Mila bit her lip and mumbled an answer. When pressed, she spoke up. “I was talking to Rain.” Akanai sighed. Chatting with a boy. She brightened. A boy. Little Mila is showing interest? Akanai grimaced. A boy.
“Who is this Rain? The name seems familiar, but I cannot place it.” Husolt had ambled over, guiding Mila into the sitting room. Akanai allowed herself to be led there as well.
“He’s Baatar’s disciple, the boy that lives with Alsantset. We were talking about the sword you made him Papa.” Sumila was playing at being the sweet daughter, hoping to win her father onto her side. The big oaf fell for it each time.
“And for this you are an hour late? What did you do, explain the entire forging process?” Akanai snorted. She needed to control the conversation, before Husolt grew too soft-hearted.
“YES! It was so frustrating. He kept asking questions, about how we made the sword, the materials and the process for the metals. He wouldn’t let me leave!” Little Mila seemed on the verge of tears. How dare that little runt make her daughter cry!
“Oh? He was interested in such things?” Husolt scratched at his stubble. “Perhaps we should invite him to the forge. He’s Taduk’s student right? With him gone, the boy has the time. I wouldn’t mind showing him around. It’s always good to know some blacksmithing.”
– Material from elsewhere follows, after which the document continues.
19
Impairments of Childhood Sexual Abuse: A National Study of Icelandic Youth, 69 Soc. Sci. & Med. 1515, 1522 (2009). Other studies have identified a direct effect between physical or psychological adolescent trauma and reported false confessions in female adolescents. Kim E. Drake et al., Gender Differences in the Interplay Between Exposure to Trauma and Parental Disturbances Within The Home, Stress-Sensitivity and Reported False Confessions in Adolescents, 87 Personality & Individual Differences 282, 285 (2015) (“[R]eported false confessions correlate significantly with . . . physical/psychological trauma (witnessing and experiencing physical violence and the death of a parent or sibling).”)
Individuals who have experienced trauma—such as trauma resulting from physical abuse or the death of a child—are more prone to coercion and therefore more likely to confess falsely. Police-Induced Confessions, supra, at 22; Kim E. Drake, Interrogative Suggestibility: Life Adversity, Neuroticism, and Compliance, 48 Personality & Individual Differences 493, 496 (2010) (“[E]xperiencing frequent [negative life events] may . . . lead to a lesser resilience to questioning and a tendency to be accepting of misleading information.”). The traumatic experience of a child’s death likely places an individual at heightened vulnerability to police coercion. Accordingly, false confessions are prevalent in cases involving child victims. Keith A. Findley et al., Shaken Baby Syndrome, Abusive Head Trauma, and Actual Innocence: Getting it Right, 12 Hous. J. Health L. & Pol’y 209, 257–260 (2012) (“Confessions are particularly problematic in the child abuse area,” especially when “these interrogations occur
Mila glared at her father and spat out a venomous, “No! He’ll just stay here forever, asking all his stupid questions. He doesn’t know some of the simplest things. Then while explaining, he interrupts and makes you explain all the words he doesn’t know. He’s so dumb, he’ll never be able to become an herbalist. I pity Lin, having to help him all the time.”
Akanai eyed her normally easy-going daughter. “The boy seems to have made an impression on you.”
Mila made a face, like sucking on a lemon. “He’s an idiot. Maddeningly so. And a liar. He claimed he killed a Terror Bird today. With his sword. Why lie so obviously? A fool. I never should have spoken to him.”
Akanai calmed her daughter down, and shooed her off to bed. She had never seen Mila so angry at someone before. A girl quick to anger, but normally quick to forgive as well. She remained in the sitting room with her husband. She snuggled into his arms and decided to seek his opinion. “What do you think we should do, husband? She shows interest in him. Love and hate walk a thin line.”
He just smiled. A slack faced, warm, loving smile. The lovable oaf did not even have a lick of concern for the situation.
Akanai sat back up and shot him a look. “You think we should do nothing? Should we not meet the boy at least?”
Husolt laughed. “Old wife, you’ve already made your decision. Why ask me? Do as you please. Just don’t scare the boy too badly. They’re children. Then again, from what little Taduk tells me, I would bet the boy doesn’t scare easy.” He chuckled briefly before quickly adding, “Do not take that as a challenge, dear heart.”
Akanai smiled sweetly at her husband and turned to settle back into his arms. “Of course, my dear husband. I will behave properly. I’ll simply have a visit with the pup tomorrow morning, before he begins his training.”
She looked forward to seeing how her star pupil’s disciple would measure up.